Tuesday, June 14, 2016

Book Review: The Cuckoo's Calling by Robert Galbraith (J.K. Rowling)

ISBN: 0316206849
Published: April 30th, 2013
Publisher: Little, Brown and Company
Received: Christmas present
Read from May 26th to June 11th, 2016
Synopsis from Goodreads:
After losing his leg to a land mine in Afghanistan, Cormoran Strike is barely scraping by as a private investigator. Strike is down to one client, and creditors are calling. He has also just broken up with his longtime girlfriend and is living in his office.
Then John Bristow walks through his door with an amazing story: His sister, the legendary supermodel Lula Landry, known to her friends as the Cuckoo, famously fell to her death a few months earlier. The police ruled it a suicide, but John refuses to believe that. The case plunges Strike into the world of multimillionaire beauties, rock-star boyfriends, and desperate designers, and it introduces him to every variety of pleasure, enticement, seduction, and delusion known to man.
You may think you know detectives, but you've never met one quite like Strike. You may think you know about the wealthy and famous, but you've never seen them under an investigation like this. Introducing Cormoran Strike, this is the acclaimed first crime novel by J.K. Rowling, writing under the pseudonym Robert Galbraith.

Review:

As someone who, unlike so many others, loved The Casual Vacancy, I wasn't too worried about not liking this book when I started it. (For the record, the two are entirely different books that are difficult to compare, so I wouldn't say anyone should be turned off about reading The Cuckoo's Calling based on their feelings towards The Casual Vacancy.) That being said, I didn't expect to be blown away the way I was. Mystery isn't a genre I read often, and this book left me wondering why that is. When I have read mysteries in the past, I've found them to be highly enjoyable, and this one was no different.
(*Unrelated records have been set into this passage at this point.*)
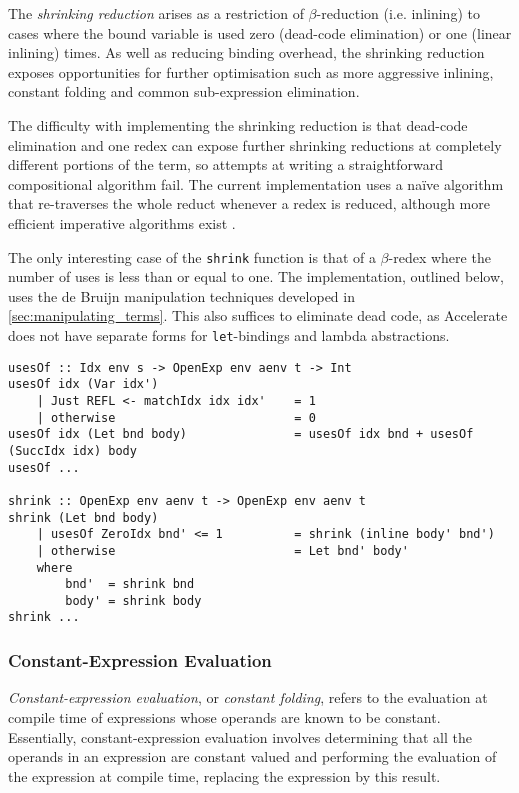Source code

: The \emph{shrinking reduction} arises as a restriction of $\beta$-reduction
(i.e. inlining) to cases where the bound variable is used zero (dead-code
elimination) or one (linear inlining) times. As well as reducing binding
overhead, the shrinking reduction exposes opportunities for further optimisation
such as more aggressive inlining, constant folding and common sub-expression
elimination.

The difficulty with implementing the shrinking reduction is that dead-code
elimination and one redex can expose further shrinking reductions at completely
different portions of the term, so attempts at writing a straightforward
compositional algorithm fail. The current implementation uses a na\"ive
algorithm that re-traverses the whole reduct whenever a redex is reduced,
although more efficient imperative algorithms exist
\cite{Appel:1997gs,Benton:2004ua,Kennedy:2007cb}.

The only interesting case of the \texttt{shrink} function is that of a
$\beta$-redex where the number of uses is less than or equal to one. The
implementation, outlined below, uses the de Bruijn manipulation techniques
developed in \autoref{sec:manipulating_terms}. This also suffices to eliminate
dead code, as Accelerate does not have separate forms for \texttt{let}-bindings
and lambda abstractions.
%
\begin{lstlisting}[style=Haskell,caption={The shrinking reduction}]
usesOf :: Idx env s -> OpenExp env aenv t -> Int
usesOf idx (Var idx')
    | Just REFL <- matchIdx idx idx'    = 1
    | otherwise                         = 0
usesOf idx (Let bnd body)               = usesOf idx bnd + usesOf (SuccIdx idx) body
usesOf ...

shrink :: OpenExp env aenv t -> OpenExp env aenv t
shrink (Let bnd body)
    | usesOf ZeroIdx bnd' <= 1          = shrink (inline body' bnd')
    | otherwise                         = Let bnd' body'
    where
        bnd'  = shrink bnd
        body' = shrink body
shrink ...
\end{lstlisting}


\subsubsection{Constant-Expression Evaluation}

\emph{Constant-expression evaluation}, or \emph{constant folding}, refers to the
evaluation at compile time of expressions whose operands are known to be
constant. Essentially, constant-expression evaluation involves determining that
all the operands in an expression are constant valued and performing the
evaluation of the expression at compile time, replacing the expression by this
result.

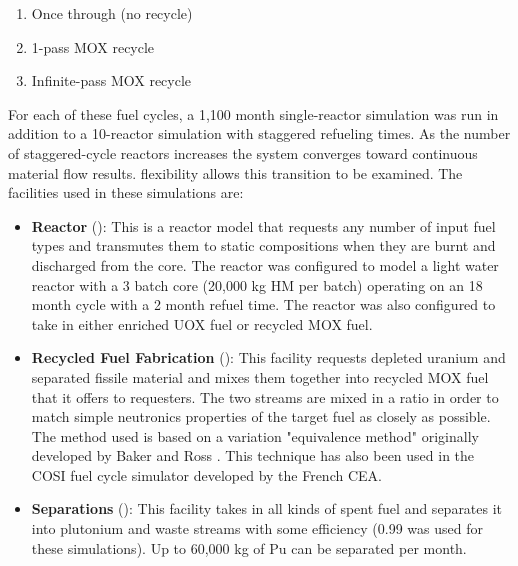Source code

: \begin{enumerate}
    \item Once through (no recycle)
    \item 1-pass \gls{MOX} recycle
    \item Infinite-pass \gls{MOX} recycle
\end{enumerate}

For each of these fuel cycles, a 1,100 month single-reactor \Cyclus simulation
was run in addition to a 10-reactor simulation with staggered refueling times.
As the number of staggered-cycle reactors increases the system converges
toward continuous material flow results.  \Cyclus flexibility allows this
transition to be examined.  The facilities used in these simulations are:

\begin{itemize}

    \item \textbf{Reactor} (): This is a reactor
        model that requests any number of input fuel types and transmutes them
        to static compositions when they are burnt and discharged from the
        core. The reactor was configured to model a light water reactor
        with a 3 batch core (20,000 kg HM per batch) operating on an 18 month
        cycle with a 2 month refuel time.  The reactor was also configured to
        take in either enriched \gls{UOX} fuel or recycled \gls{MOX} fuel.

    \item \textbf{Recycled Fuel Fabrication} (): This
        facility requests depleted uranium and separated fissile material and
        mixes them together into recycled \gls{MOX} fuel that it offers to
        requesters.  The two streams are mixed in a ratio in order to match
        simple neutronics properties of the target fuel as closely as
        possible.  The method used is based on a variation "equivalence
        method" originally developed by Baker and Ross
        \cite{baker_comparison_1963}.  This technique has also been used in the
        \gls{COSI} fuel cycle simulator developed by the French \gls{CEA}.

    \item \textbf{Separations} (): This facility
        takes in all kinds of spent fuel and separates it into plutonium and
        waste streams with some efficiency (0.99 was used for these
        simulations).  Up to 60,000 kg of Pu can be separated per month.


\end{itemize}
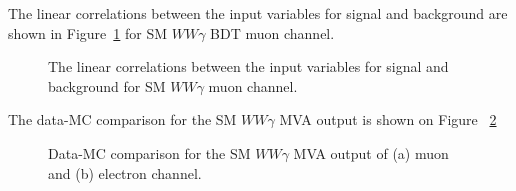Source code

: The linear correlations between the input variables for signal and background are shown in Figure~\ref{fig:corrSMmu} for SM $WW\gamma$ BDT muon channel.

\begin{figure}[]
  \begin{center}
    \caption{ The linear correlations between the input variables for signal and background for SM $WW\gamma$ muon channel. }
    \label{fig:corrSMmu}
  \end{center}
\end{figure}

The data-MC comparison for the SM $WW\gamma$ MVA output is shown on Figure ~\ref{fig:outSMmu}

\begin{figure}[]
  \begin{center}
    \caption{ Data-MC comparison for the SM $WW\gamma$ MVA output of (a) muon and (b) electron channel. }
    \label{fig:outSMmu}
  \end{center}
\end{figure}

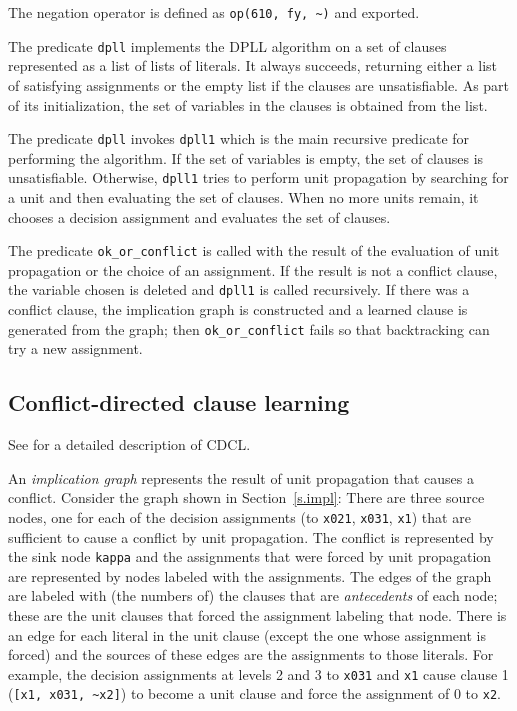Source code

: \documentclass[11pt]{article}
\newcommand*{\p}[1]{\textup{\texttt{#1}}}
\begin{document}
The negation operator is defined as \verb+op(610, fy, ~)+ and exported.

The predicate \p{dpll} implements the DPLL algorithm on a set of clauses
represented as a list of lists of literals. It always succeeds,
returning either a list of satisfying assignments or the empty list if
the clauses are unsatisfiable. As part of its initialization, the set of
variables in the clauses is obtained from the list. 

The predicate \p{dpll} invokes \p{dpll1} which is the main recursive
predicate for performing the algorithm. If the set of variables is
empty, the set of clauses is unsatisfiable. Otherwise, \p{dpll1} tries
to perform unit propagation by searching for a unit and then evaluating
the set of clauses. When no more units remain, it chooses a decision
assignment and evaluates the set of clauses.

The predicate \p{ok\_or\_conflict} is called with the result of the
evaluation of unit propagation or the choice of an assignment. If the
result is not a conflict clause, the variable chosen is deleted and
\p{dpll1} is called recursively. If there was a conflict clause, the
implication graph is constructed and a learned clause is generated from
the graph; then \p{ok\_or\_conflict} fails so that backtracking can try
a new assignment.

\subsection{Conflict-directed clause learning}

See \cite{mlm} for a detailed description of CDCL.

An \emph{implication graph} represents the result of unit propagation
that causes a conflict. Consider the graph shown in
Section~\ref{s.impl}: There are three source nodes, one for each of the
decision assignments (to \p{x021}, \p{x031}, \p{x1}) that are sufficient
to cause a conflict by unit propagation. The conflict is represented by
the sink node \p{kappa} and the assignments that were forced by unit
propagation are represented by nodes labeled with the assignments. The
edges of the graph are labeled with (the numbers of) the clauses that
are \emph{antecedents} of each node; these are the unit clauses that
forced the assignment labeling that node. There is an edge for each
literal in the unit clause (except the one whose assignment is forced)
and the sources of these edges are the assignments to those literals.
For example, the decision assignments at levels 2 and 3 to \p{x031} and
\p{x1} cause clause 1 (\verb+[x1, x031, ~x2]+) to become a unit clause
and force the assignment of 0 to \p{x2}.
\end{document}
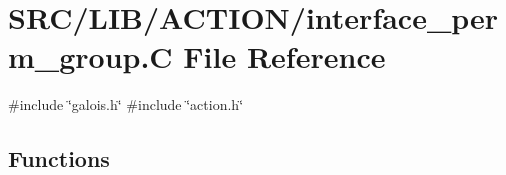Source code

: \hypertarget{interface__perm__group_8_c}{}\section{S\+R\+C/\+L\+I\+B/\+A\+C\+T\+I\+O\+N/interface\+\_\+perm\+\_\+group.C File Reference}
\label{interface__perm__group_8_c}
{\ttfamily \#include \char`\"{}galois.\+h\char`\"{}}\newline
{\ttfamily \#include \char`\"{}action.\+h\char`\"{}}\newline
\subsection*{Functions}
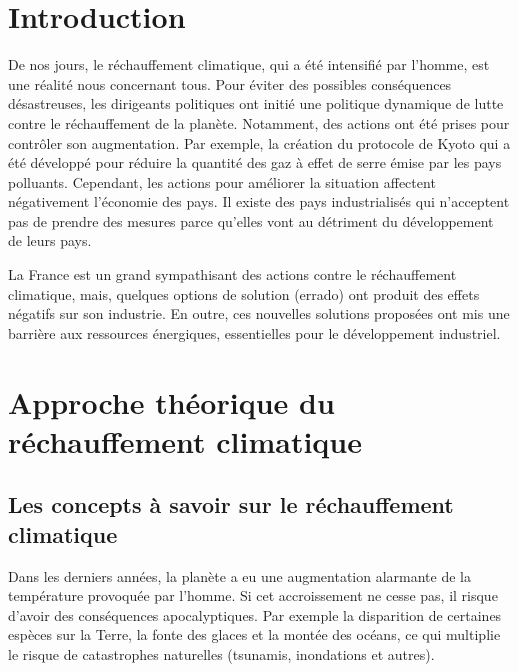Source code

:\documentclass[a4paper,10pt]{article}
\begin{document}
\thispagestyle{empty}
\titleTMB 
\newpage
\thispagestyle{empty}
\tableofcontents
\newpage
\setcounter{page}{1}

\section*{Introduction}

De nos jours, le réchauffement climatique, qui a été intensifié par l’homme, est
une réalité {\color{red}nous concernant  tous}.
Pour éviter  des possibles conséquences désastreuses,  les dirigeants politiques
ont  initié une  politique  dynamique de  lutte  contre le  réchauffement de  la
planète.   Notamment,  des   actions   ont  été   prises   pour  contrôler   son
augmentation. Par exemple, la création du protocole de Kyoto qui a été développé
pour réduire la quantité des gaz à  effet de serre émise par les pays polluants.
Cependant,  les  actions  pour  améliorer la  situation  affectent  négativement
l’économie  des  pays.  Il   existe  des  pays  industrialisés  qu{\color{red}i}
n’acceptent pas {\color{red}de} prendre des mesures parce qu’elles vont {\color{red}au} détriment du développement de leurs pays.

La  France  est  un  grand  sympathisant des  actions  contre  le  réchauffement
climatique, mais, {\color{red}quelques options de solution (errado)} ont produit des effets négatifs {\color{red}sur} son industrie. En outre, ces nouvelles solutions proposées ont mis {\color{red}une} barrière aux ressources énergiques, essentielles pour le développement industriel. 


\section{Approche théorique du réchauffement climatique}
\subsection{Les concepts à savoir sur le réchauffement climatique}

Dans   les  derniers  années{\color{red},}  la planète a eu une augmentation alarmante de la température provoquée par l'homme. Si cet accroissement ne cesse pas{\color{red},} il risque d’avoir des conséquences   apocalyptiques.  Par  exemple la disparition  de certaines espèces {\color{red}sur} la Terre, la fonte des glaces et la montée  des océans{\color{red},} ce qui multiplie le risque de catastrophes naturelles (tsunamis, inondations et autres).
\end{document}
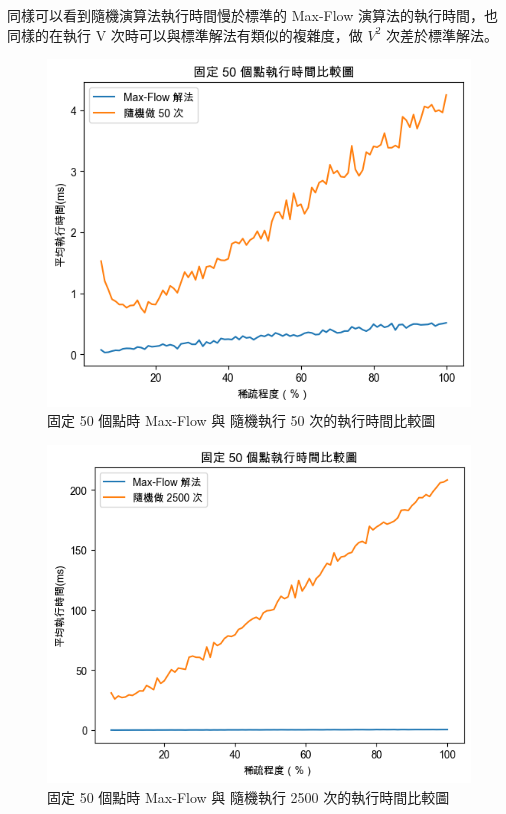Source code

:\documentclass[12pt]{article}
\begin{document}
	同樣可以看到隨機演算法執行時間慢於標準的 Max-Flow 演算法的執行時間，也同樣的在執行 V 次時可以與標準解法有類似的複雜度，做 $V^2$ 次差於標準解法。
	
	\begin{figure}[H]
		\centering
		\includegraphics[width=1\textwidth]{img/img3}
		\caption{固定 50 個點時 Max-Flow 與 隨機執行 50 次的執行時間比較圖}
		\label{Fig.3}
	\end{figure}	

	\begin{figure}[H]
		\centering
		\includegraphics[width=1\textwidth]{img/img4}
		\caption{固定 50 個點時 Max-Flow 與 隨機執行 2500 次的執行時間比較圖}
		\label{Fig.4}
	\end{figure}
	
\end{document}
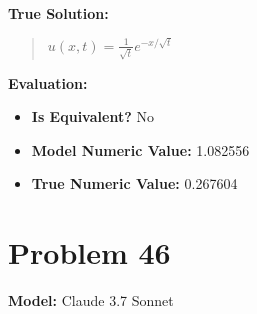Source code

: \documentclass{article}
\begin{document}
\textbf{True Solution:}
\begin{quote}
$u(x,t) = \frac{1}{\sqrt{t}} e^{-x/\sqrt{t}}$
\end{quote}

\textbf{Evaluation:}
\begin{itemize}
\item \textbf{Is Equivalent?} No
\item \textbf{Model Numeric Value:} 1.082556
\item \textbf{True Numeric Value:} 0.267604
\end{itemize}
\vspace{1cm}
\section*{Problem 46}
\textbf{Model:} Claude 3.7 Sonnet
\end{document}
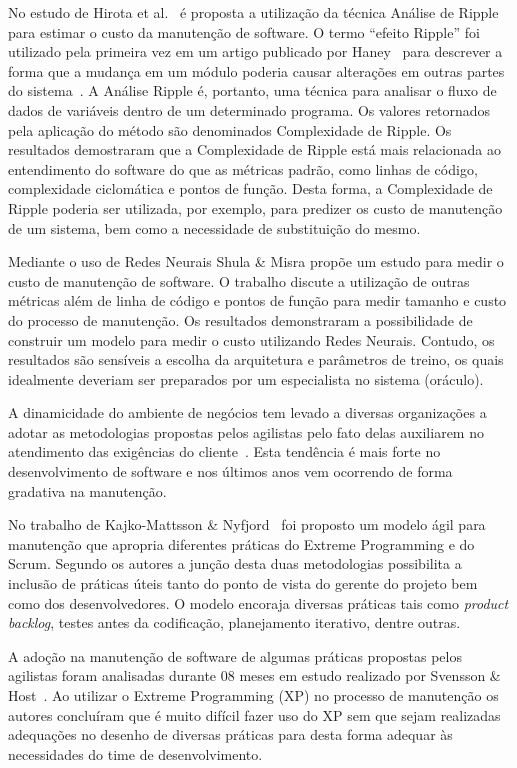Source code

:No estudo de Hirota et al.~\cite{hirota1994approach} é proposta a utilização da técnica Análise de Ripple para estimar o custo da manutenção de software. O termo ``efeito Ripple'' foi utilizado pela primeira vez em um artigo publicado por Haney~\cite{haney1972module} para descrever a forma que a mudança em um módulo poderia causar alterações em outras partes do sistema~\cite{bilal2005using}. A Análise Ripple é, portanto, uma técnica para analisar o fluxo de dados de variáveis dentro de um determinado programa. Os valores retornados pela aplicação do método são denominados Complexidade de Ripple. Os resultados demostraram que a Complexidade de Ripple está mais relacionada ao entendimento do
software do que as métricas padrão, como linhas de código, complexidade ciclomática e pontos de função. Desta forma, a Complexidade de Ripple poderia ser utilizada, por exemplo, para predizer os custo de manutenção de um sistema, bem como a necessidade de substituição do mesmo.

Mediante o uso de Redes Neurais Shula \& Misra
\cite{Shukla:2008:ESM:1342211.1342232} propõe um estudo para medir o custo de
manutenção de software. O trabalho discute a utilização de outras métricas além
de linha de código e pontos de função para medir  tamanho e custo do processo de manutenção. Os resultados demonstraram a possibilidade de construir um modelo para medir o custo utilizando Redes Neurais. Contudo, os resultados são sensíveis a escolha da arquitetura e parâmetros de treino, os quais idealmente deveriam ser preparados por um especialista no sistema (oráculo).


A dinamicidade do ambiente de negócios tem levado a diversas organizações a adotar as metodologias propostas pelos agilistas pelo fato delas auxiliarem no atendimento das exigências do cliente~\cite{Devulapally2015}. Esta tendência é mais forte no desenvolvimento de software e nos últimos anos vem ocorrendo de forma gradativa na manutenção. 

No trabalho de Kajko-Mattsson \& Nyfjord~\cite{4755767} foi proposto um modelo ágil para manutenção que apropria diferentes práticas do Extreme Programming e do Scrum. Segundo os autores a junção desta duas metodologias possibilita a inclusão de práticas úteis tanto do ponto de vista do gerente do projeto bem como dos desenvolvedores. O modelo encoraja diversas práticas tais como \textit{product backlog}, testes antes da codificação, planejamento iterativo, dentre outras.

A adoção na manutenção de software de algumas práticas propostas pelos agilistas foram analisadas durante 08 meses em estudo realizado por Svensson \& Host~\cite{1402140}. Ao utilizar o Extreme Programming (XP) no processo de manutenção os autores concluíram que é muito difícil fazer uso do XP sem que sejam realizadas adequações no desenho de diversas práticas para desta forma adequar às necessidades do time de desenvolvimento.

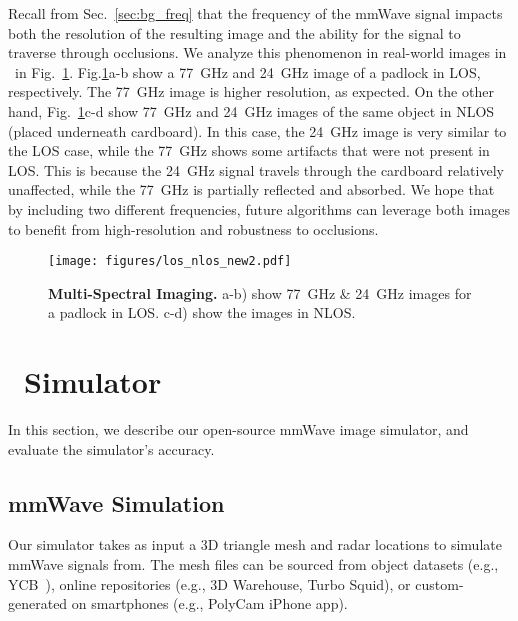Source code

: Recall from Sec.~\ref{sec:bg_freq} that the frequency of the mmWave signal impacts both the resolution of the resulting image and the ability for the signal to traverse through occlusions. 
We analyze this phenomenon in real-world images in \name\ in Fig.~\ref{fig:multispectral}. Fig.\ref{fig:multispectral}a-b show a 77~GHz and 24~GHz image of a padlock in LOS, respectively. The 77~GHz image is higher resolution, as expected. On the other hand, Fig.~\ref{fig:multispectral}c-d show 77~GHz and 24~GHz images of the same object in NLOS (placed underneath cardboard). In this case, the 24~GHz image is very similar to the LOS case, while the 77~GHz shows some artifacts that were not present in LOS. This is because the 24~GHz signal travels through the cardboard relatively unaffected, while the 77~GHz is partially reflected and absorbed. We hope that by including two different frequencies, future algorithms can leverage both images to benefit from high-resolution and robustness to occlusions.

\begin{figure}
\centering
    \texttt{[image: figures/los\_nlos\_new2.pdf]}
    \vspace{-0.07in}
    \caption{\footnotesize{\textbf{Multi-Spectral Imaging.}} \textnormal{a-b) show 77~GHz \& 24~GHz images for a padlock in LOS. c-d) show the images in NLOS. } }
    \label{fig:multispectral}
    \vspace{-0.25in}
\end{figure}



\vspace{-0.12pt}
\section{\name\ Simulator}\label{sec:simulation}
\vspace{-0.1pt}


In this section, we describe our open-source 
mmWave image simulator, and evaluate the simulator's accuracy. 

\vspace{-0.1pt}
\subsection{mmWave Simulation}
\vspace{-0.12pt}

Our simulator takes as input a 3D triangle mesh and radar locations to simulate mmWave signals from. The mesh files can be sourced from object datasets (e.g., YCB~\cite{ycb}), online repositories (e.g., 3D Warehouse, Turbo Squid), or custom-generated on smartphones (e.g., PolyCam iPhone app).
Of course, I spent the entire novel trying to figure out the truth, but my theory changed every few pages. Actually, it might be accurate to say that I had five or more theories running through my head at all times, and I was constantly revising them, trying to fit the new information into the possibilities I had already come up with. It was fun, even as I was reading about less than savory characters and events. And, for the record, I never saw the ending coming even after all that theorizing.

While I don't read many mystery novels, I think that fun with guessing what is going to happen exemplifies what a mystery novel should be. You want it to be a page turner that makes you think about what's both going to happen and what already has. The Cuckoo's Calling has all of that. It's left me wanting to read the sequel as soon as possible, and I can only hope that it's as fun of an experience as the first book was.